Il sait que l'essentiel reste à sentir, à penser, ces trames endormies dans la sourde gestation de sa mémoire, sans pressentir aucunement les couleurs de ce qui se sera décanté au fil des mois, des années. Il ne peut certes se fier à ce lourd sentiment de solitude qu'a toujours privilégiée la fatigue, rançon généreuse de cette étrange conception de la liberté à laquelle il s'est si étroitement liée ces dernières années, qui a vieilli avec lui, qui a pris du caractère, comme lui, qui s'assombrit, comme lui, et particulièrement en cette fin de voyage où dans ce repos ambigu du retour, la mise à l'écart des questions de la finalité de l'aventure, de la suite des événements, et de ce qu'il pourra bien raconter d'intéressant pour son entourage, n'allait pas sans un pénible effort. Il reverra son frère, la poignée de proches qui lui demandera des photos, photos de paysages, de villes, de monuments, de faune et de flore, mais pas de lui, cette fois.
Il ne porte pas cette pointe de flèche autour de son cou, ce joli pendentif rustique acheté dans un boui-boui touristique de Chihuahua, auquel il eût aimé conférer quelque origine sauvage et mystique.
Qu'il s'est subitement éloigné, le temps des fétiches ! Pacotilles népalaises, indiennes, microcosme mercantile aux pieds nus, aux petites mains, exotisme industriel au pouvoir évocateur de souriantes désillusions...
Immobile sur le quai, Manuel se masse la nuque. Le sommeil léger dans lequel le reste du trajet s'est déroulé lui arrache dans sa fuite un long bâillement larmoyant, tandis qu'il entend dans son dos le grondement feutré du train corail s'éloigner en direction de Vendeuvre, de Bar sur Aube...
La matinée bat son plein, gonflée d'humidité sous un ciel clairsemé.
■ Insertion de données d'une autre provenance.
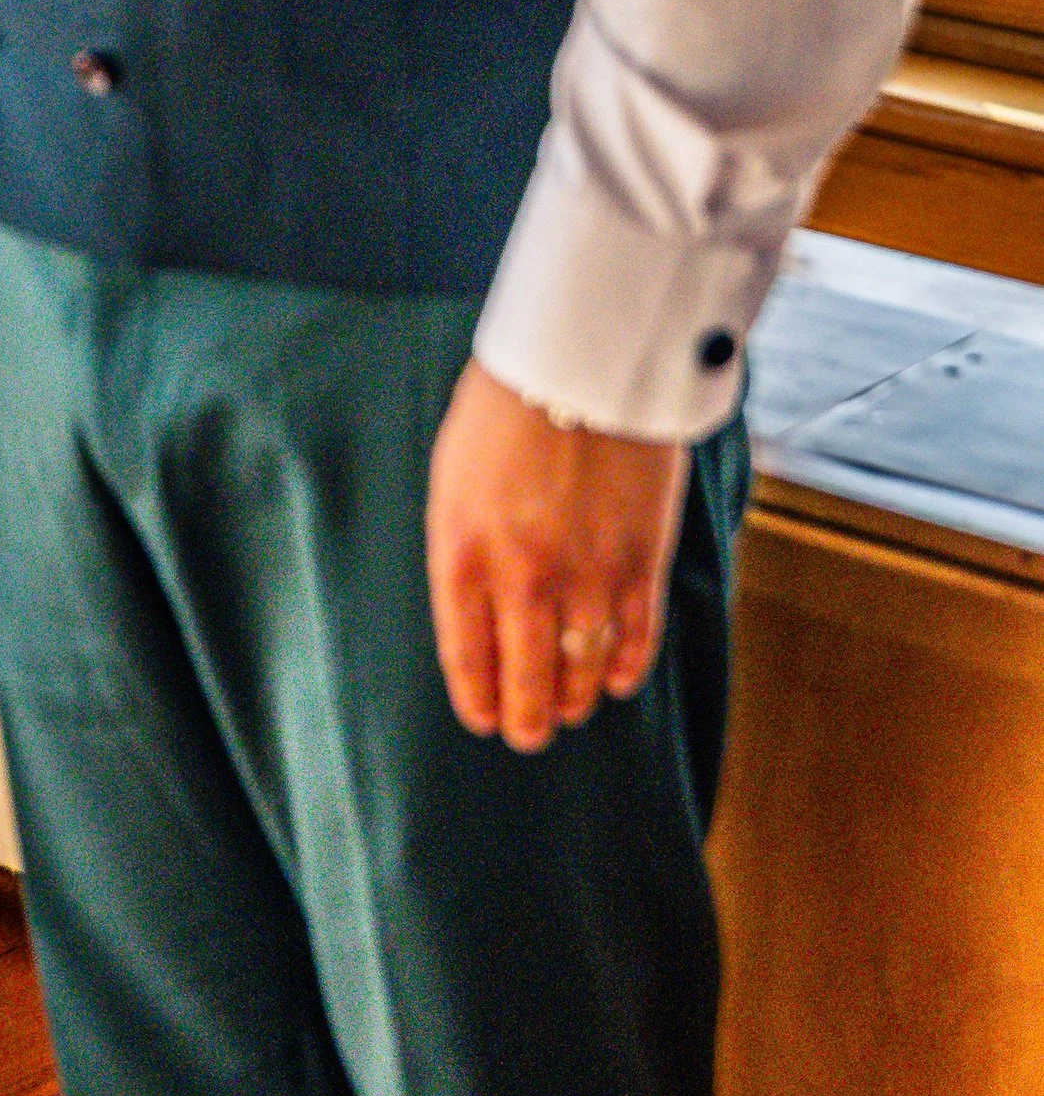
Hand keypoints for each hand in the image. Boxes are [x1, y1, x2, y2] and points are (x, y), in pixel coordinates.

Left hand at [425, 359, 689, 753]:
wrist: (581, 362)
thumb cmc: (505, 411)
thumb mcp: (454, 480)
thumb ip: (463, 550)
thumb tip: (478, 615)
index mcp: (462, 553)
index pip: (467, 657)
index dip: (479, 699)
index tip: (484, 721)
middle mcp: (522, 578)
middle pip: (526, 681)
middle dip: (526, 719)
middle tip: (528, 734)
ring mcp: (586, 576)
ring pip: (580, 672)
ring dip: (572, 699)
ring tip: (567, 708)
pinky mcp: (642, 564)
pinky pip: (634, 643)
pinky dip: (623, 670)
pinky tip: (612, 680)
Plein d'une fraîcheur nouvelle, dans les premiers moments du retour où le touriste de là-bas se voit brièvement touriste ici-même, touriste de son propre pays natal, ici où il a passé presque toute sa vie, dans ces premiers moments où les liens de la familiarité ne se sont pas encore totalement renoués autour de soi, où l'inventaire affectif, dans le grand hétéroclisme mémoriel d'un aller-retour inter-continental, n'a pas encore été actualisé, il parcourt lentement le chemin vers son domicile, heureux d'être revenu, malheureux de n'être pas resté plus longtemps ; puis au plaisir naïf de déambuler au centre ville avec son sac sur le dos, d'être de retour d'un pays lointain, se mêle au gré de l'ignorance des passants, un trouble assombrissement.
Le soleil de 10 heures tremblote au travers de la petite fenêtre grande ouverte du petit appartement où Manuel se tient maintenant assis sur le clic-clac, à embrasser d'un regard fatigué mais brillant le petit intérieur, ses deux sacs posés devant la table basse. 10 heures, l'heure de faire les courses, en ce samedi, à la supérette du coin.
La pile de factures et de prospectus jetée sur le bureau, le mobilier, la cloche fébrile de l'église qui le rappellent avec une douce langueur à ces jours qui s'annoncent : il reprendra cette vie, cette même vie de présent différé, traversée toujours d'un peu plus de passé.
Il ouvre son sac à dos, commence à en extraire son gilet polaire noir, sa gourde inutile, un sachet de bibelots colorés, sa trousse de toilette, puis un sac de vêtements sales qu'il s'en va vider dans le bac à linge dans la chambre, avant de s'immobiliser devant le tabouret posé près de la lucarne de la pièce, sur lequel gît un jeune aréca desséché.